#4 The immediate aftermath
What happened next? As news of the accident filtered out to the people who ran the Chernobyl plant and its satellite town, and – simultaneously – to Kiev and Moscow, the first problem was that the senior managers of the plant either did not grasp or could not bare to reveal the full extent of the disaster.
For several hours, they sent out messages to their staff and bosses saying that there had been an accident, but nothing catastrophic, in terms of physical damage or radiation releases. Meanwhile, the first-responders – fire crews – valiantly and conventionally fought the conventional fires which had broken out around the plant. They had no anti-radiation protection and several died hideous deaths within hours, days and weeks.
Partly because they misunderstood what had happened, and partly because they seem not to have understood the nature of their plant, the plant’s managers attempted to cool the burning reactor by flooding its lower regions with water. This turns out to have been somewhere between redundant and disastrous.
Because officials sought to reassure their citizenry, which was enjoying a May Day celebration at the time, the dormitory town’s 50,000 people were not warned that the fire they could see from their windows was highly dangerous. Outdoor life at Pripyat went on as usual, and ensured that many more people – especially vulnerable children – got an elevated dose of radiation. For most, this was not particularly hazardous, though many children did go on to develop thyroid cancer.
As dawn broke on 27 April (30-some hours after the accident), in a swift and well-organised evacuation, 1100 buses emptied Pripyat with the minimum of outdoor exposure for the inhabitants. Arguably, the timing of this process was ideal.
Meanwhile, the USSRs nuclear elite from top to bottom threw themselves into understanding and tackling the crisis. Senior people descended on Chernobyl and largely took over from the local managers.
Military helicopters and crews took on the hazardous work of “bombing” the reactor with sand and boron. This was the beginning of several months intensive work in which hundreds of thousands of men were deployed to handle radioactive material. Some, working with the most highly radioactive materials, could only operate for few tens of seconds before being exposed to the maximum permissible dose.

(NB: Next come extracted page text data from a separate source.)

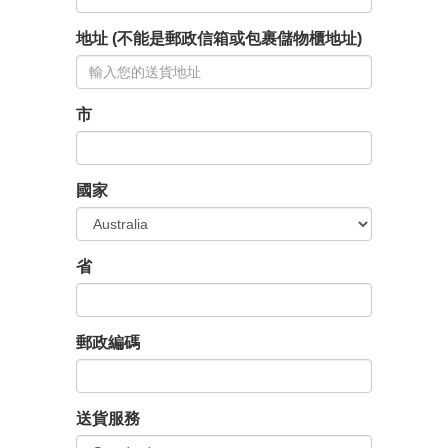
地址 (不能是郵政信箱或包裹儲物櫃地址)
市
國家
省
郵政編碼
送貨服務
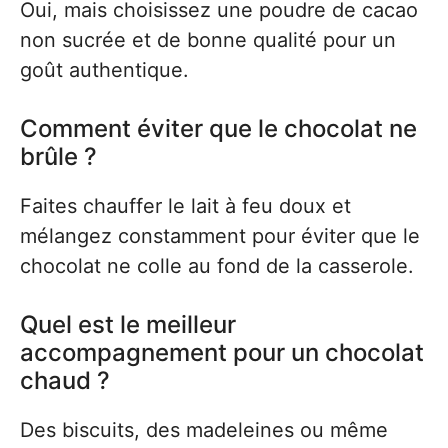
Oui, mais choisissez une poudre de cacao
non sucrée et de bonne qualité pour un
goût authentique.
Comment éviter que le chocolat ne
brûle ?
Faites chauffer le lait à feu doux et
mélangez constamment pour éviter que le
chocolat ne colle au fond de la casserole.
Quel est le meilleur
accompagnement pour un chocolat
chaud ?
Des biscuits, des madeleines ou même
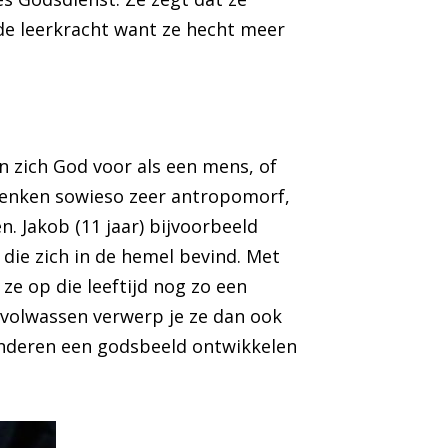
de leerkracht want ze hecht meer
en zich God voor als een mens, of
 denken sowieso zeer antropomorf,
en.
Jakob (11 jaar)
bijvoorbeeld
d die zich in de hemel bevind. Met
 ze op die leeftijd nog zo een
s volwassen verwerp je ze dan ook
kinderen een godsbeeld ontwikkelen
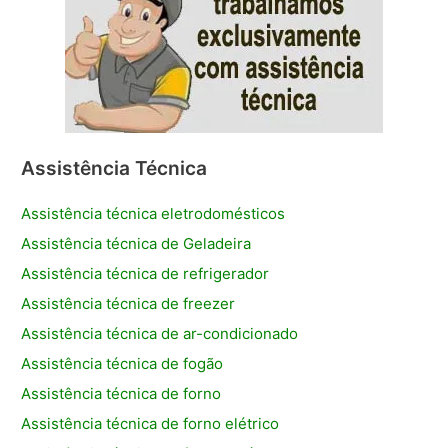
Assistência Técnica
Assistência técnica eletrodomésticos
Assistência técnica de Geladeira
Assistência técnica de refrigerador
Assistência técnica de freezer
Assistência técnica de ar-condicionado
Assistência técnica de fogão
Assistência técnica de forno
Assistência técnica de forno elétrico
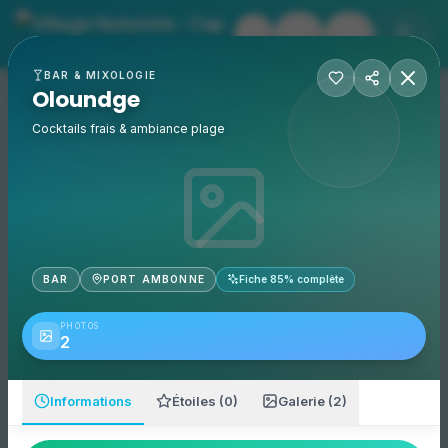
Village Naturiste - Cap 
Oloundge
- Village Naturiste
BAR & MIXOLOGIE
Événements
Oloundge
Accueil
Oloundge
Le O'Lounge est un établissement situé dans le village nat
Adresse :
2 rue Amphitrite, 34300 Le Cap d'Agde
Cocktails frais & ambiance plage
Catégorie :
Bar
Téléphone mobile :
+33699821503
BAR
PORT AMBONNE
Fiche
85
% complète
PHOTOS
2
Informations
Étoiles (0)
Galerie (2)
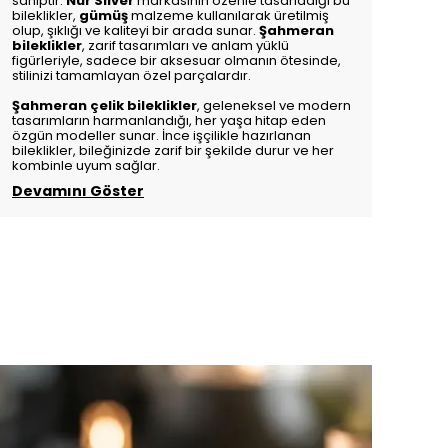
sahiptir.
Nur Silver
markasının özenle tasarladığı bu
bileklikler,
gümüş
malzeme kullanılarak üretilmiş
olup, şıklığı ve kaliteyi bir arada sunar.
Şahmeran
bileklikler
, zarif tasarımları ve anlam yüklü
figürleriyle, sadece bir aksesuar olmanın ötesinde,
stilinizi tamamlayan özel parçalardır.
Şahmeran çelik bileklikler
, geleneksel ve modern
tasarımların harmanlandığı, her yaşa hitap eden
özgün modeller sunar. İnce işçilikle hazırlanan
bileklikler, bileğinizde zarif bir şekilde durur ve her
kombinle uyum sağlar.
Devamını Göster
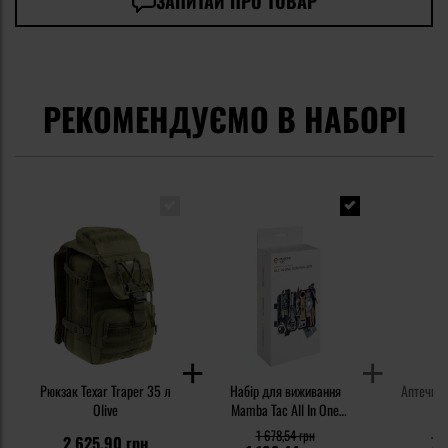
ЗАПИТАЙ ПРО ТОВАР
РЕКОМЕНДУЄМО В НАБОРІ
Рюкзак Texar Traper 35 л
Набір для виживання
Аптечка 
Olive
Mamba Tac All In One
О
Survival Box
1 678,54 грн
2 625,90 грн
75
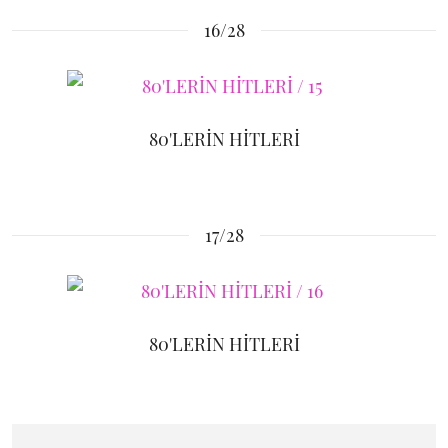
16/28
80'LERİN HİTLERİ
17/28
80'LERİN HİTLERİ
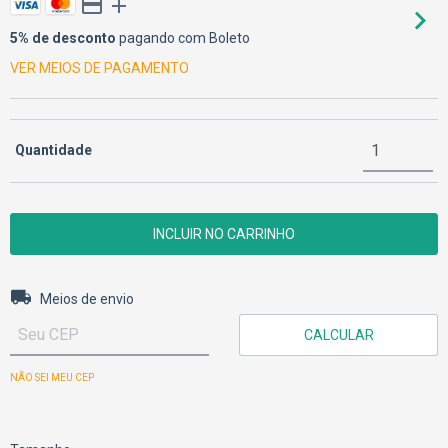
5% de desconto
pagando com Boleto
VER MEIOS DE PAGAMENTO
Quantidade
Entregas para o CEP:
ALTERAR CEP
Meios de envio
CALCULAR
NÃO SEI MEU CEP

Within the 30 kilometre zone immediately around the plant, one could argue that the necessary work was done. There are places which are hazardous, and a few of those are not properly marked. But it is reasonable to suggest that – granted the available resources and the desire not to over-expose workers – a pretty good and even a very remarkable job was done.
However, and it’s a big however, this relaxed view probably depends on accepting that the 30 kilometre zone ought to stay a No-Go or at least a heavily controlled area. This has advantages, however. It is probable that the decommissioning of the reactor waste at Chernobyl will not be done to a “green field” standard, and therefore the whole area will probably always require strong security measures.